US 12,456,012 B2
Inference methods for word or wordpiece tokenization
Xinying Song, Bellevue, WA (US); and Yang Song, Bellevue, WA (US)
Assigned to Google LLC, Mountain View, CA (US)
Filed by Google LLC, Mountain View, CA (US)
Filed on Jun. 5, 2023, as Appl. No. 18/205,609.
Application 18/205,609 is a continuation of application No. 17/798,638, granted, now 11,763,083, previously published as PCT/US2020/033419, filed on May 18, 2020.
Prior Publication US 2024/0054288 A1, Feb. 15, 2024
This patent is subject to a terminal disclaimer.
Int. Cl. G06F 40/284 (2020.01); G06F 16/31 (2019.01); G06F 40/30 (2020.01); G06F 40/40 (2020.01)
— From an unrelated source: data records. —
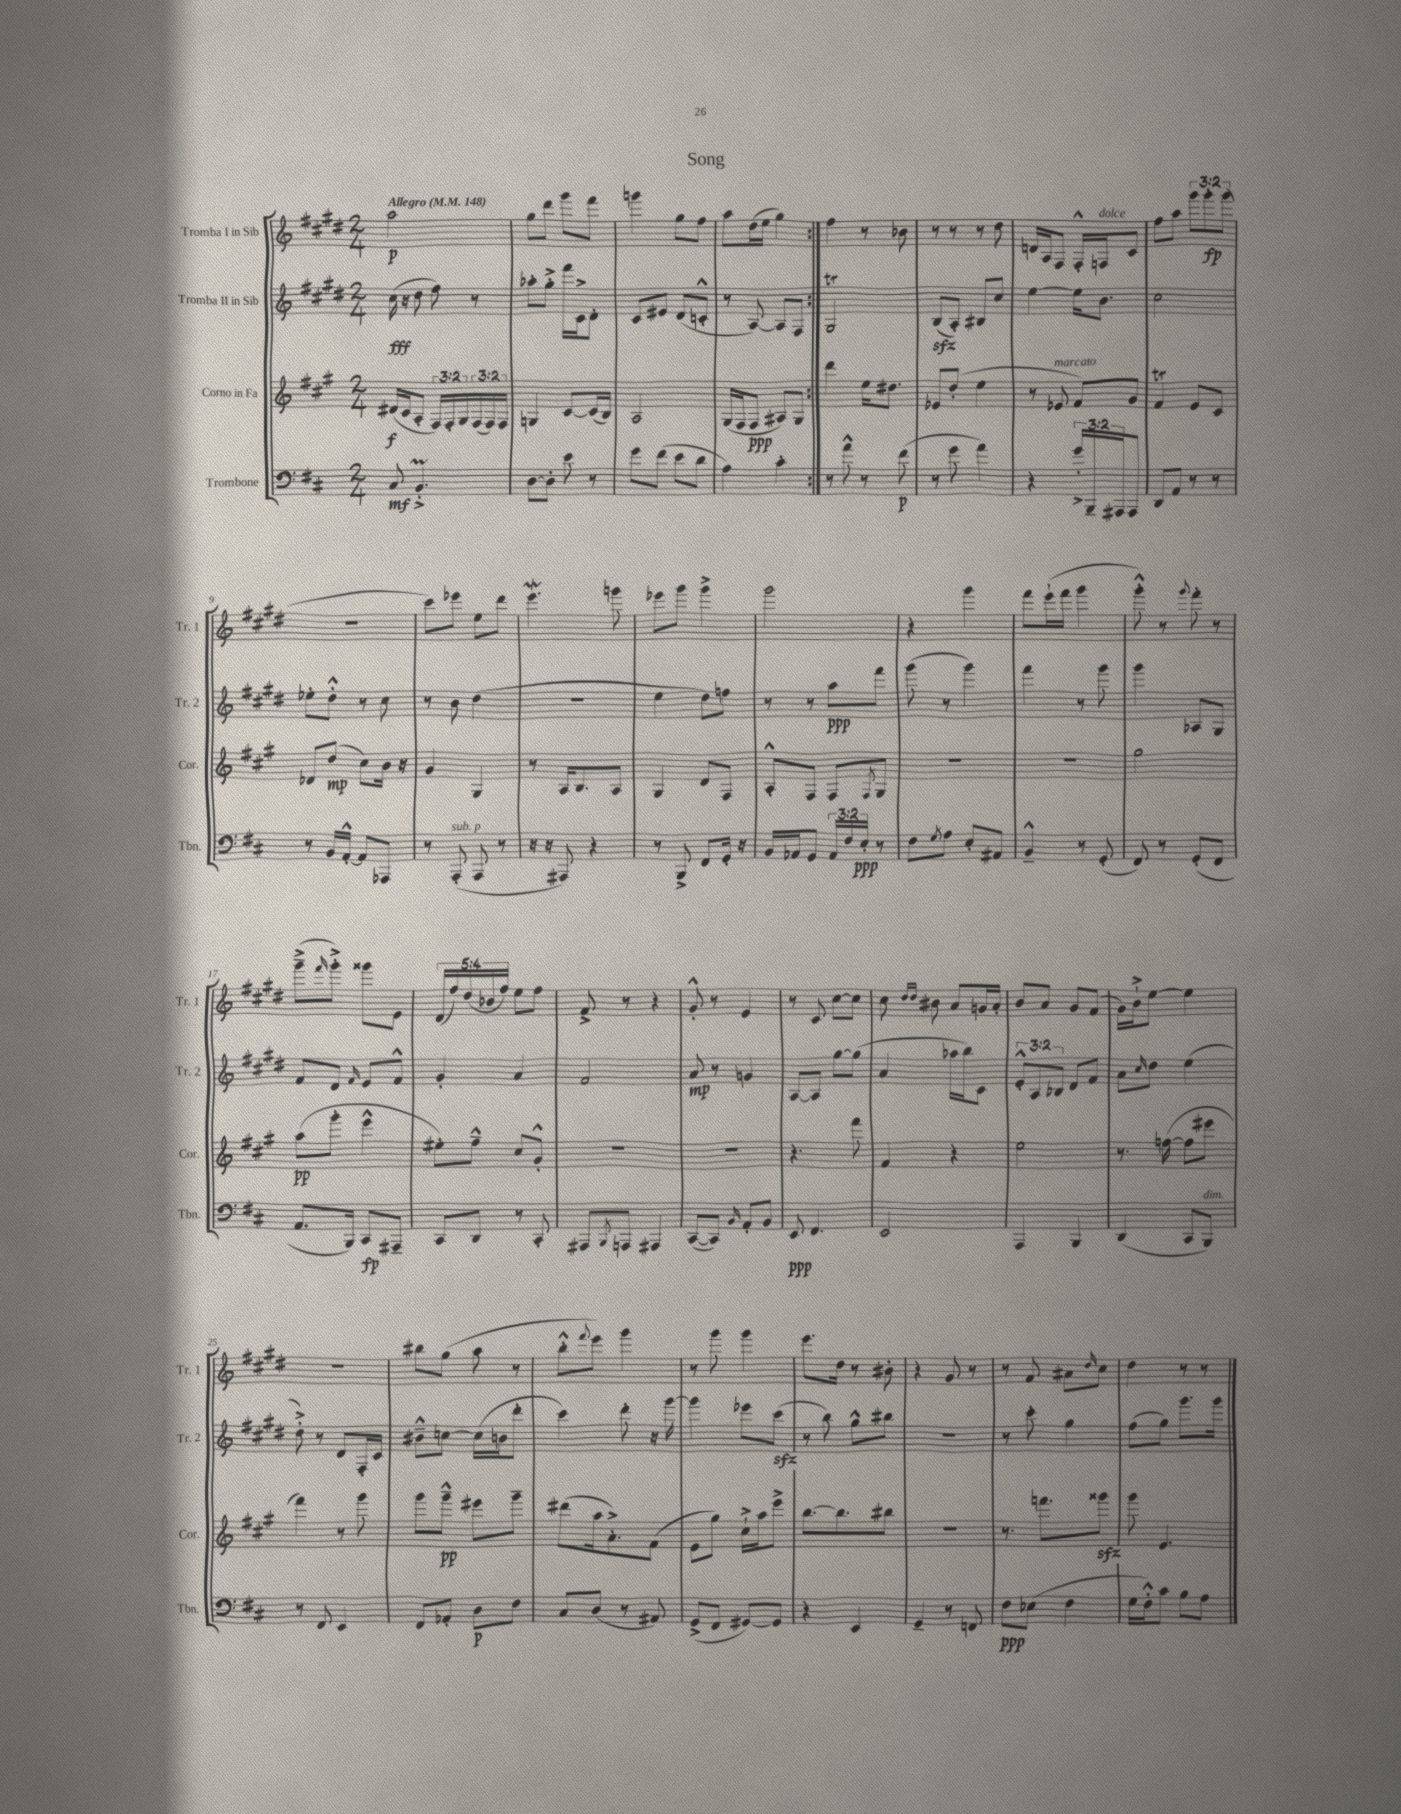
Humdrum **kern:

**kern	**kern	**kern	**kern
*staff4	*staff3	*staff2	*staff1
*clefF4	*clefG2	*clefG2	*clefG2
*k[f#c#]	*k[f#c#g#]	*k[f#c#g#d#]	*k[f#c#g#d#]
*M2/4	*M2/4	*M2/4	*M2/4
*MM148	*MM148	*MM148	*MM148
8C#/	(16d#/LL	(16cc#\	2aa\
.	16c#/J	16r	.
4.BB'^/	8A'/J	8dd#\	.
.	24F#/LL)	8ff#\)	.
.	24F#'/	.	.
.	24G#/	.	.
.	(24F#/	8r	.
.	24F#/)	.	.
.	24F#/JJ	.	.
=	=	=	=
[8D\L	4G/	8aa-'\L	8gg#\L
8D'\]J	.	8gg#'^\J	8ddd#\J
8e\	[8c#/L	16fff#\LL	8ggg#\L
.	.	16c#^\J	.
8r	(16c#/]L	8d#'\J	8fff#\J
.	16B/JJ)	.	.
=	=	=	=
8g\L	2A/	8c#/L	4ggg\
(8f#\J	.	8e#/J	.
8e\L	.	(8d#/L	8gg#\L
8d\J	.	8c'^^/J	8ff#\J
=	=	=	=
4A\)	(16G#/LL	8r	8aa\L
.	16F#/J	.	.
.	8F#/J	[8A/)	(16dd#\L
.	.	.	16ee\JJ
4c#'\	8A#/L)	8A/]L	4gg#\)
.	8G#/J	8F#/J	.
=:|!	=:|!	=:|!	=:|!
8r	4ddd\	2G#/	4ff#\
8a^^\	.	.	.
8r	16ee\LK	.	8r
.	8.dd#\J	.	.
(8f#\	.	.	8b-\
=	=	=	=
8r	8e-/L	(8B/L	8r
8g\	(8dd'/J	8A'/J)	8r
4a\)	4ee\	8B#/L	8r
.	.	8cc#/J	8dd#\
=	=	=	=
4r	8r	[4ee\	16d/LL
.	.	.	16A/J
.	8e-/	.	8F#/J
24g'^/LL	8f#/L)	16ee\]LK	16F#'^^/LL
24BBB~/	.	.	.
.	.	8.b\J	16F/J
24AAA#/J	.	.	.
8AAA#/J	8g#/J	.	8c#/J
=	=	=	=
8DD/L	4f#/	2cc#\	8ff#\L
8AA/J	.	.	8aa\J
8r	8e/L	.	12ggg#\L
.	.	.	12ggg#'\
8r	8c#/J	.	.
.	.	.	(12ggg#\J
=	=	=	=
8r	8d-/L	8ee-'\L	2r
16BB/LL	(8dd/J	8dd#'^^\J	.
[16AA'^^/JJ	.	.	.
8AA/]L	8cc#\L)	8r	.
8AAA-/J	16b\Jk	8cc#\	.
.	16r	.	.
=	=	=	=
8r	4g#/	8r	8ccc#\L)
(8AAA'/	.	8b\	8eee-\J
8AAA/	4G#/	(4dd#\	8ee\L
8r	.	.	8ddd#\J
=	=	=	=
16r	8r	2r	4.eee\
16r	.	.	.
8AAA#/)	16A/LK	.	.
.	8.B/	.	.
4r	.	.	.
.	8A/J	.	8ggg\
=	=	=	=
8r	4G#/	4ee\	8eee-\L
8BBB^/	.	.	8ggg#\J
8FF#/L	8d/L	8dd#\L)	4ggg#^\
16GG'/Jk	8F#/J	8ff\J	.
16r	.	.	.
=	=	=	=
16BB/LL	8A'^^/L	8r	2ggg#\
16AA-/J	.	.	.
8GG/J	8F#/J	8r	.
24AA-/LL	8F#/L	8aa\L	.
24F#/	.	.	.
24E'/JJ	.	.	.
.	8qF#/	.	.
8r	8G#/J	8fff#\J	.
=	=	=	=
8F#\L	2r	(8ggg#\	4r
8qG/	.	.	.
8A\J	.	8r	.
8E'/L	.	4ggg#\)	4ggg#\
8AA#/J	.	.	.
=	=	=	=
4BB~^^/	2r	4fff#\	8fff#\L
.	.	.	(16eee`\L
.	.	.	16fff#\JJ
8r	.	8r	4ggg#\
(8GG'/	.	8ggg#\	.
=	=	=	=
8FF#/)	2gg#\	4ggg#\	8ggg#'^^\)
8r	.	.	8r
.	.	.	8qqggg#/
(8GG'/L	.	8A-/L	8fff#'\
8FF#/J	.	8G#/J	8r
=	=	=	=
8.AA/L	(8aa\L	8f#/L	(8ggg#~^\L
.	.	.	16qqfff#/
.	8ggg#'\J	8d#/J	8ggg#'^\J)
16BBB/Jk)	.	.	.
.	.	16qqf#/	.
8CC#/L	4eee^^\	8e/L	8ggg##\L
8AAA#~/J	.	8f#^^/J	8e\J
=	=	=	=
8CC#/L	8ee#'\L)	4g#'/	(20d#/LL
.	.	.	20ff#/)
.	.	.	(20dd#/
8DD/J	8ff#~^^\J	.	.
.	.	.	20b-/
.	.	.	20ff#/JJ)
8r	8cc#/L	4a/	8ee\L
8CC#'/	8g#'^^/J	.	8ff#\J
=	=	=	=
8AAA#/L	2r	2f#/	8f#^/
8qBBB/	.	.	.
8AAA/J	.	.	8r
4AAA#/	.	.	4r
=	=	=	=
([8CC#/L	2r	8a/	8g#'^^/
8CC#/]J)	.	8r	8r
16qqBB/	.	.	.
8AA'/L	.	4g/	4e/
8BB/J	.	.	.
=	=	=	=
8EE/	4.r	[8A/L	8r
4.FF#/	.	8A/]J	8c#/
.	.	[8gg#\L	[8cc#\L
.	8fff#\	(8gg#\]J	8cc#\]J
=	=	=	=
2EE/	4f#/	4a/	8cc#\
.	.	.	16qqdd#/LL
.	.	.	16qqdd#/JJ
.	.	.	8b#\
.	4r	16aa-\LL	8a/L
.	.	16bb\J)	.
.	.	8c#\J	16g/L
.	.	.	16a'/JJ
=	=	=	=
4AAA/	2ee\	12e'^^/L	8b/L
.	.	12A/	.
.	.	.	8a/J
.	.	12B-/J	.
4BBB/	.	8d#/L	8g#/L
.	.	8f#/J	(8f#/J
=	=	=	=
(4DD/	8.r	8a\L	16g#\LL)
.	.	.	16b`^\J
.	.	16qqcc#/	.
.	.	8dd#\J	[8ee\J
.	([16ff\	.	.
8CC#/L	8ff\]L	(4ee\	4ee\]
8BBB/J)	8eee#\J	.	.
=	=	=	=
8r	4fff#\)	8dd#'^\)	2r
8FF#/	.	8r	.
4EE/	8r	8d#/L	.
.	8ggg#\	16F#'/L	.
.	.	16c#/JJ	.
=	=	=	=
8FF#/L	8ggg#\L	8b#~^^\L	8bb#\L
8AA-'/J	8ggg#~^^\J	[8cc\J	(8gg#\J
8D\L	8eee#\L	(16cc\]LL	8aa\
.	.	16b\J	.
8F#\J	8ggg#~\J	8ddd#'\J	8r
=	=	=	=
8C#/L	(8ddd#\L	4ccc#\)	8bb'^^\L
.	.	.	8qqfff#/
(8D/J	16aa\k	.	8eee\J)
.	8.a'^\)	.	.
8r	.	8ddd#'\	4ggg#\
8AA#/)	(8f#\J	16r	.
.	.	[16ggg#\	.
=	=	=	=
(8GG^/L	8e\L	4ggg#\]	8r
8FF#/J	8gg#\J)	.	8ggg#\
[8GG#/L)	16cc#`^\LL	8eee-\L	4ggg#\
.	16aa\J	.	.
8GG#/]J	8eee^\J	(8ccc#\J	.
=	=	=	=
4r	[8.bb\L	8r	8.eee\L
.	.	8bb\)	.
.	8.bb\]	.	16dd#\Jk
4EE/	.	8gg#^^\L	8r
.	8bb#\J	8bb#\J	8b#'\
=	=	=	=
4GG~/	2r	2r	4r
8r	.	.	8g#/
8FF/	.	.	8r
=	=	=	=
8F#\L	8.r	8r	8r
(8E-\J	.	8ccc#'\	8f#/
.	8.fff\L	.	.
4F#\	.	4gg#\	8a#\L
.	.	.	16qqdd#/
.	8ggg##\J	.	8cc#\J
=	=	=	=
16G\LL	8ggg#\	(8ff#\L	4dd#\
16F#'^^\J)	.	.	.
8c#\J	4.e/	8gg#\J)	.
8B\L	.	8.ggg#\L	8r
8A\J	.	.	8r
.	.	16ggg#\Jk	.
==	==	==	==
*-	*-	*-	*-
CPC G06F 40/284 (2020.01) [G06F 16/322 (2019.01); G06F 40/40 (2020.01)] 20 Claims
OG exemplary drawing
 
1. A computer-implemented method comprising:
performing, by one or more processors of a processing system, tokenization of a string of text, comprising:
analyzing a set of nodes of a vocabulary trie structure to identify one or more links between nodes of the vocabulary trie structure corresponding to one or more characters of the string;
identifying a fail link between a pair of nodes in the set of nodes;
storing, based on the fail link, a first token representing a word or wordpiece comprised of a pair of characters of the string;
storing a second token representing a word or wordpiece comprised of another character of the string; and
concatenating the first token and the second token to form an array of tokens; and
providing, by the one or more processors, the array of tokens to a neural network for natural language processing.